Dahası İnstagram, Gazze’de uygulanan soykırımı örtmekte, Hamas lideri İsmail Heniye’nin kalleşçe katledilmesine tepki ve taziyelere algoritmayla adeta susturucu takmaktadır. Ülkemiz adına üzücü olan ise bazı kesimlerin apaçık olarak soykırımı destekleyen İnstagram’ı siyasi bir malzemeye çevirerek vicdani yaklaşımdan uzaklaşmalarıdır. Soykırıma karşı toplumların vicdanında evrensel düzeyde tepki yükselirken, tarihin doğru tarafında yer almak, insanca zulmü haykırmak yerine “ama Hamas”, “ama Haniye” cümlelerine başlayanların; İnstagram üzerinden hak, hukuk, özgürlük, adalet naraları atması rafine bir tutarsızlık, bilinçli bir kötülüktür.

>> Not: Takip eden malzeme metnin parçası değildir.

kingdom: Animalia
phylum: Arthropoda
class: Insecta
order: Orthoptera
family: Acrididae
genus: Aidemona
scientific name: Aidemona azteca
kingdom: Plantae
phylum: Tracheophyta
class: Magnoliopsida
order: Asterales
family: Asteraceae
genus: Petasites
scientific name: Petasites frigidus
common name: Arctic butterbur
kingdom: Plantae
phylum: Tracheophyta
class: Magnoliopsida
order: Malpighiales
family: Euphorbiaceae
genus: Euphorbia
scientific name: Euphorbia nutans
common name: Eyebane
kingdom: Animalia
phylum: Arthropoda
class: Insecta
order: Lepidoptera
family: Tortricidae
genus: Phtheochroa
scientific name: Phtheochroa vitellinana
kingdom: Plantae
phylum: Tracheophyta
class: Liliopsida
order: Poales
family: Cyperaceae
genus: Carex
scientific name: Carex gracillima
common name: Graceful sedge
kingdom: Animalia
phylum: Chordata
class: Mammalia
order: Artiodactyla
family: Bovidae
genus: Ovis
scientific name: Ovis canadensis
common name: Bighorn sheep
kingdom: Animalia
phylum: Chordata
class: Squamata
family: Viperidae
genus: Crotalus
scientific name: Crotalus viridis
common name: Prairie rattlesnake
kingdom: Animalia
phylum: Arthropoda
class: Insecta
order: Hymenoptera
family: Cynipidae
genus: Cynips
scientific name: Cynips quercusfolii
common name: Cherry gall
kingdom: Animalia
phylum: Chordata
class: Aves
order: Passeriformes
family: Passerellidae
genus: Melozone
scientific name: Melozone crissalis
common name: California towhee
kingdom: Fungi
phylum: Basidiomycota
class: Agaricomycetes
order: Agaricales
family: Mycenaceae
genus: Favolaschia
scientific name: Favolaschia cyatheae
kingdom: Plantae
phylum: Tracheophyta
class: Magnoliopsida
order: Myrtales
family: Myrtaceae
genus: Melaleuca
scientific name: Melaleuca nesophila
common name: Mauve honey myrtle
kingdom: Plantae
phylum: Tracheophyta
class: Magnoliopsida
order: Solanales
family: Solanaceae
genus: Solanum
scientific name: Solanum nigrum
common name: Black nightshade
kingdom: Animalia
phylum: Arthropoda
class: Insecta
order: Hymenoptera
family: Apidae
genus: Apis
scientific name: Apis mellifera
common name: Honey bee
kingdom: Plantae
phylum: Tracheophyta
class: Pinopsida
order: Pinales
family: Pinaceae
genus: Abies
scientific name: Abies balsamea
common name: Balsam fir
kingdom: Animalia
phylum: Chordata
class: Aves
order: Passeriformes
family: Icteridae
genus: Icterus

Muhal bir “sınırsız özgürlük” tahayyülü üzerinden toplumun temel değer yargılarını, ahlaki dokusunu çürüten, devletlerin egemenlik haklarını ihlal eden mecraların engellenmesi sansür olarak adlandırılamaz. Zira ifade özgürlüğünün sınırlarını bir avuç lümpen sözde yarı aydının dünya görüşleri değil toplumsal değerler ve toplumun iradesi ile mündemiç hukuk belirler. Ülkemizin egemenlik haklarını ihlal, toplumsal değerleri imha etmeye ayarlı hiçbir uygulama, platform, mecra “ifade özgürlüğü” üzerinden akredite edilmeye çalışılmamalıdır. İnstagram’ın ve erişim engeli getirilen diğer platformların hukuka uyması, toplumsal ahlaki hassasiyetleri gözeten bir politika benimsemesi durumunda bu platform elbette açılmalı, aksi durumda devlet nesli, akıl sağlığını, toplumsal yapıyı korumaya yönelik her türlü tedbiri almaya devam etmelidir.